Strings

Authors: Tommy Guy, Anthony Scopatz, Will Trimble, Leszek Tarkowski

Lesson goals:

  1. Examine the string class in greater detail.
  2. Use open() to open, read, and write to files.

To start understanding the string type, let's use the built in help system.


In [ ]:
help(str)

The help page for string is very long, and it may be easier to keep it open in a browser window by going to the online Python documentation for str and the documentation for sequence types while we talk about its properties.

At its heart, a string is just a sequence of characters. Basic strings are defined using single or double quotes.


In [ ]:
s = "This is a string."
s2 = 'This is another string that uses single quotes'

The reason for having two types of quotes to define a string is emphasized in these examples:


In [ ]:
s = "Bob's mom called to say hello."
s = 'Bob's mom called to say hello.'

The second one should be an error: Python interprets it as s = 'Bob' then the rest of the line breaks the language standard.

Characters in literal strings must come from the ASCII character set, which is a set of 127 character codes that is used by all modern programming languages and computers.
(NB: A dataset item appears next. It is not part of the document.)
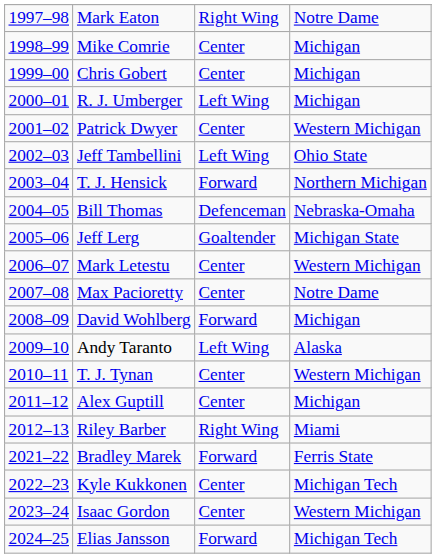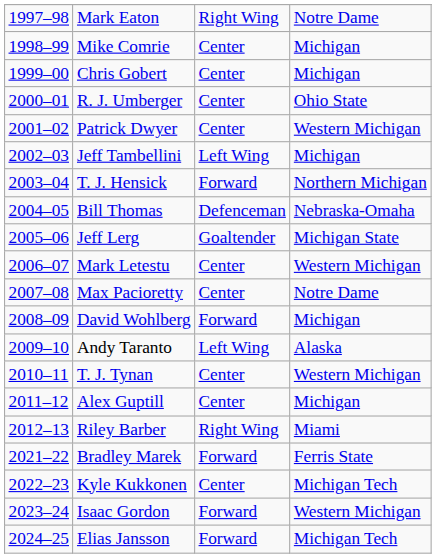R. J. Umberger | column 3: Left Wing -> Center
R. J. Umberger | column 4: Michigan -> Ohio State
Jeff Tambellini | column 4: Ohio State -> Michigan
Isaac Gordon | column 3: Center -> Forward
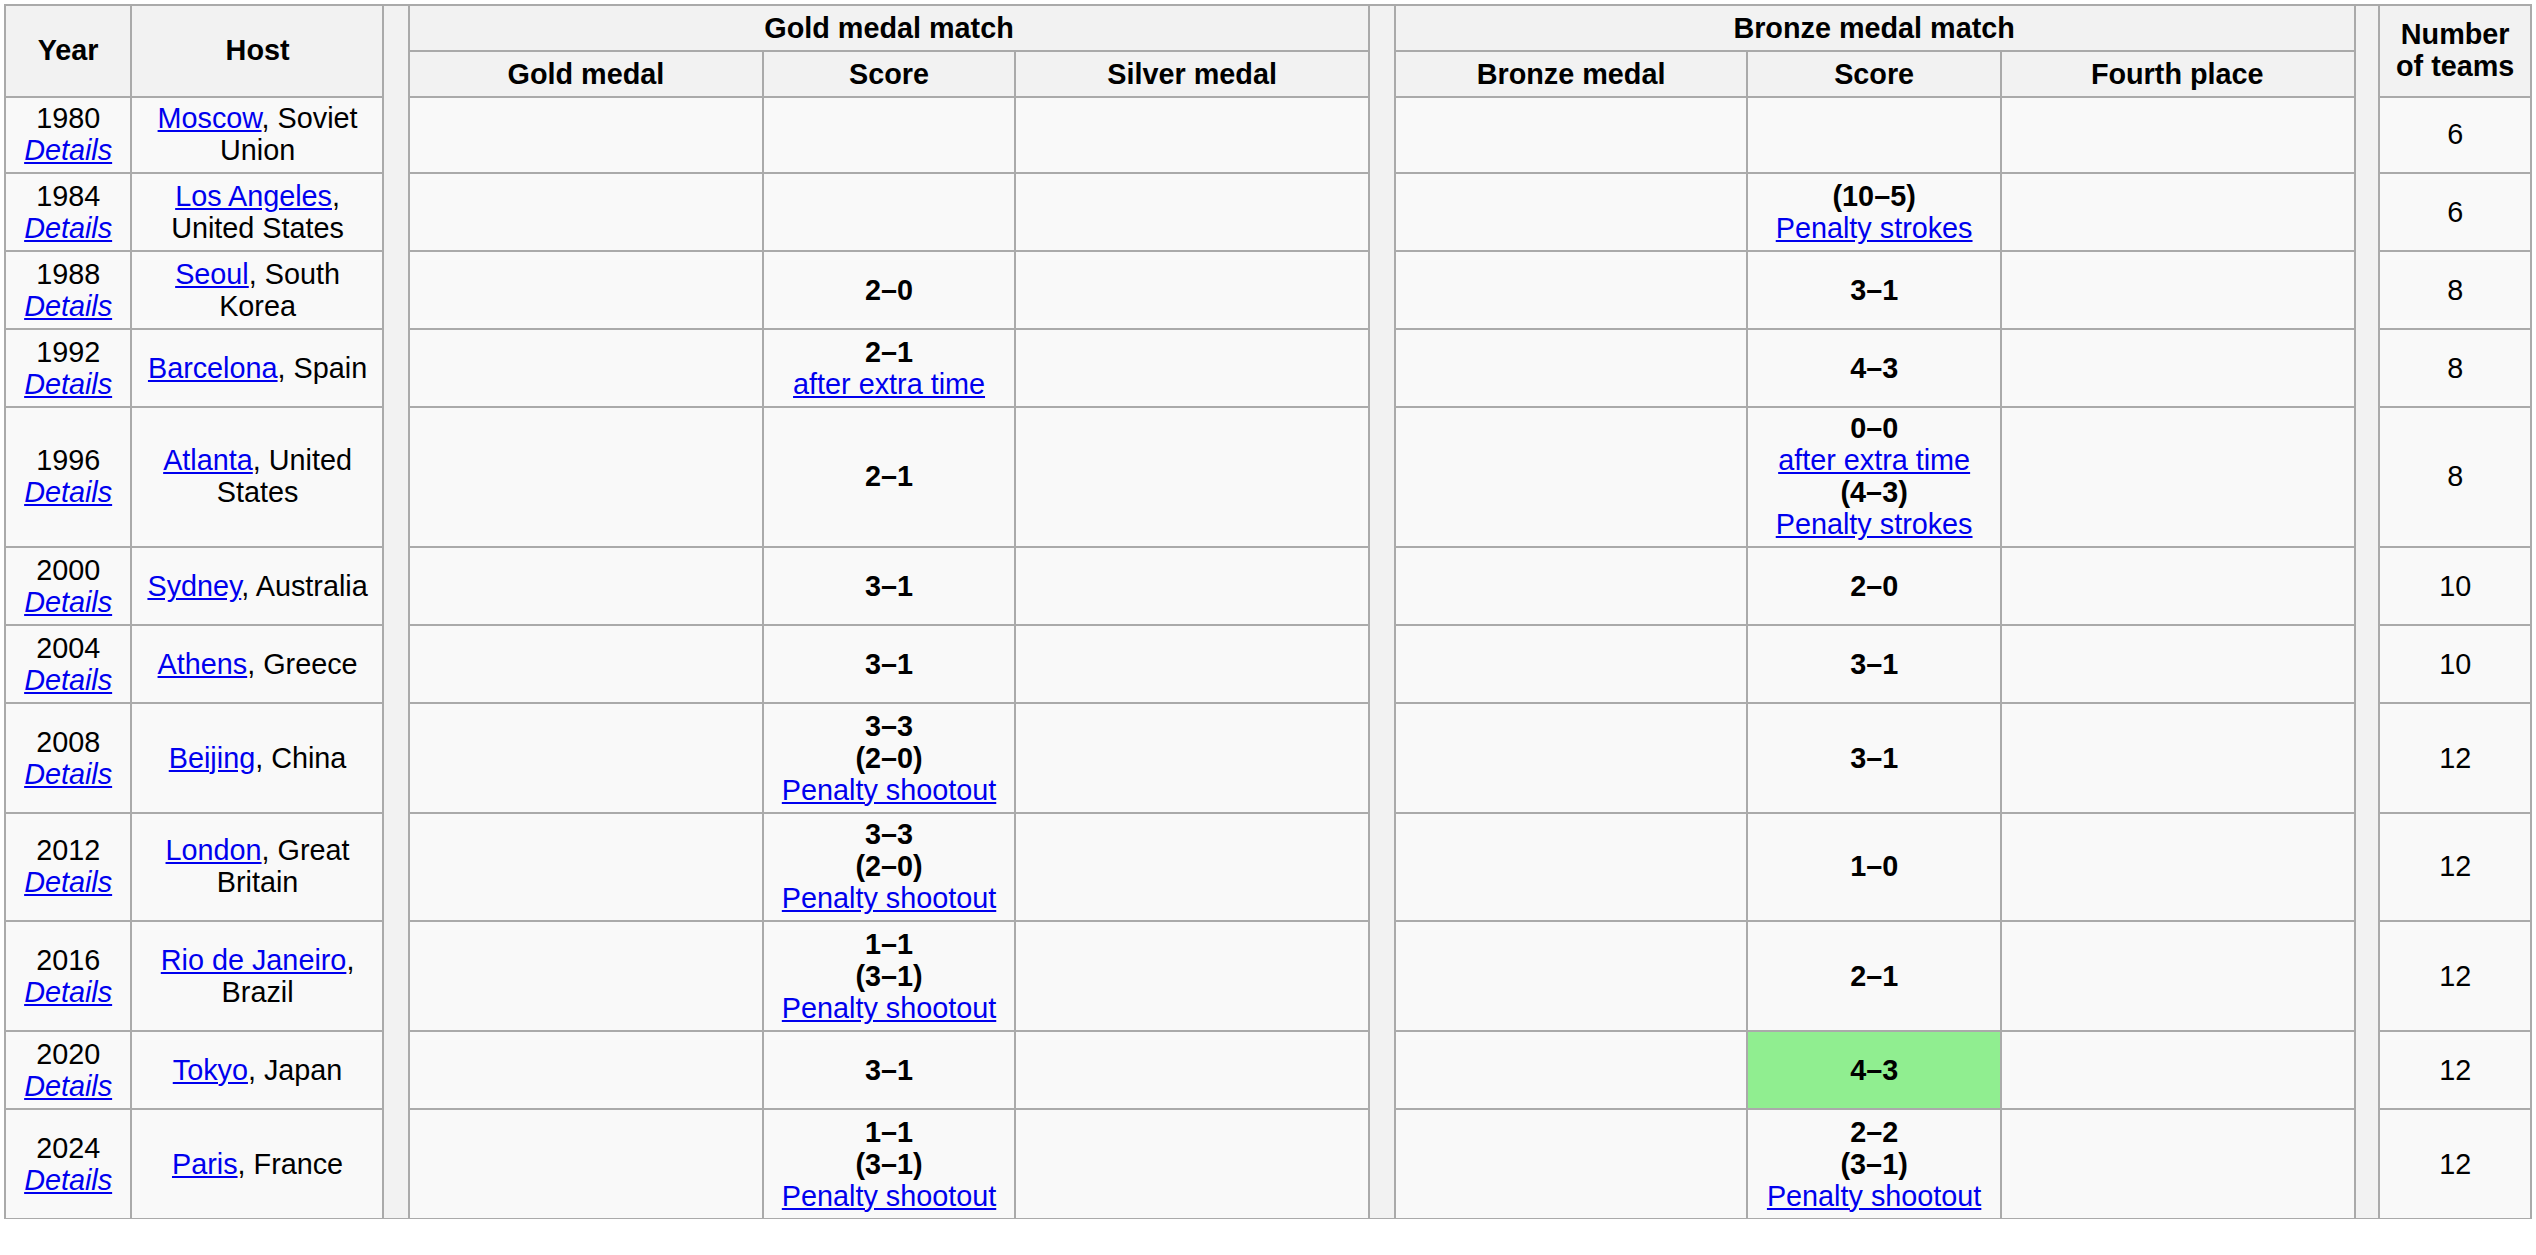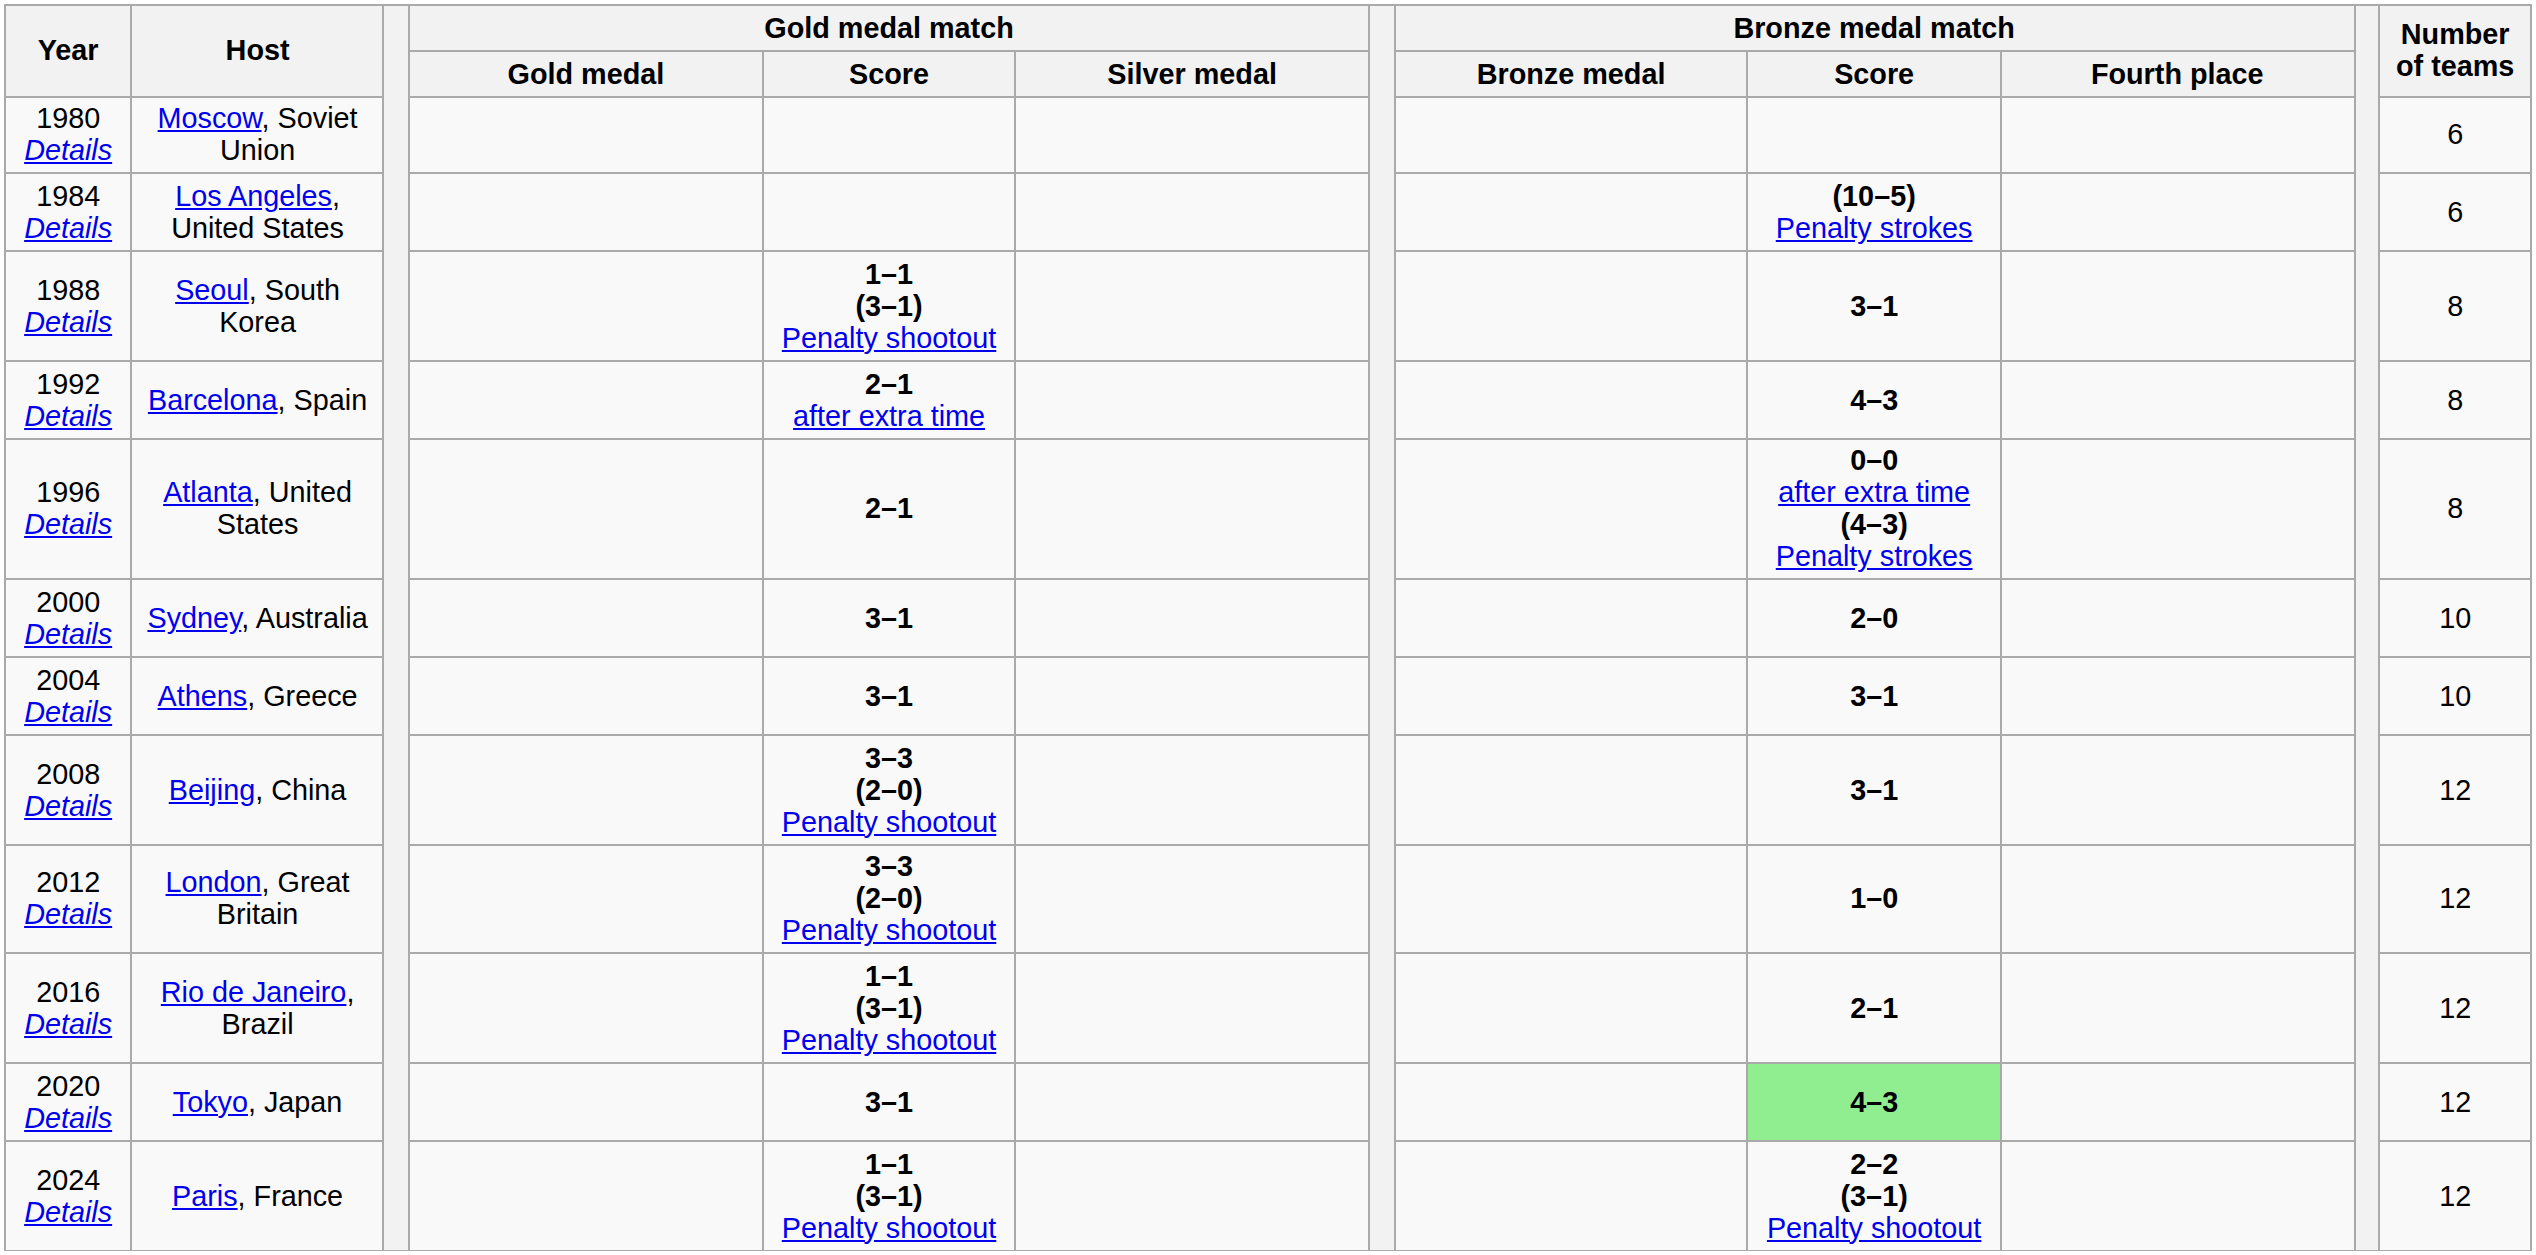1988 Details | Gold medal match / Score: 2–0 -> 1–1 (3–1) Penalty shootout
Unfortunately, ASCII does not have room for non-Roman characters like accents or Eastern scripts. Unicode strings in Python are specified with a leading u:


In [ ]:
u = u'abcdé'

For the rest of this lecture, we will deal with ASCII strings, because most scientific data that is stored as text is stored with ASCII.

Working with Strings

Strings are iterables, which means many of the ideas from lists can also be applied directly to string manipulation. For instance, characters can be accessed individually or in sequences:


In [ ]:
s = 'abcdefghijklmnopqrstuvwxyz'
s[0]

In [ ]:
s[-1]

In [ ]:
s[1:4]

They can also be compared using sort and equals.


In [ ]:
'str1' == 'str2'

In [ ]:
'str1' == 'str1'

In [ ]:
'str1' < 'str2'

In the help screen, which we looked at above, there are lots of functions that look like this:

|  __add__(...)
|      x.__add__(y) <==> x+y

|  __le__(...)
|      x.__le__(y) <==> x<y

These are special Python functions that interpret operations like < and +. We'll talk more about these in the next lecture on Classes.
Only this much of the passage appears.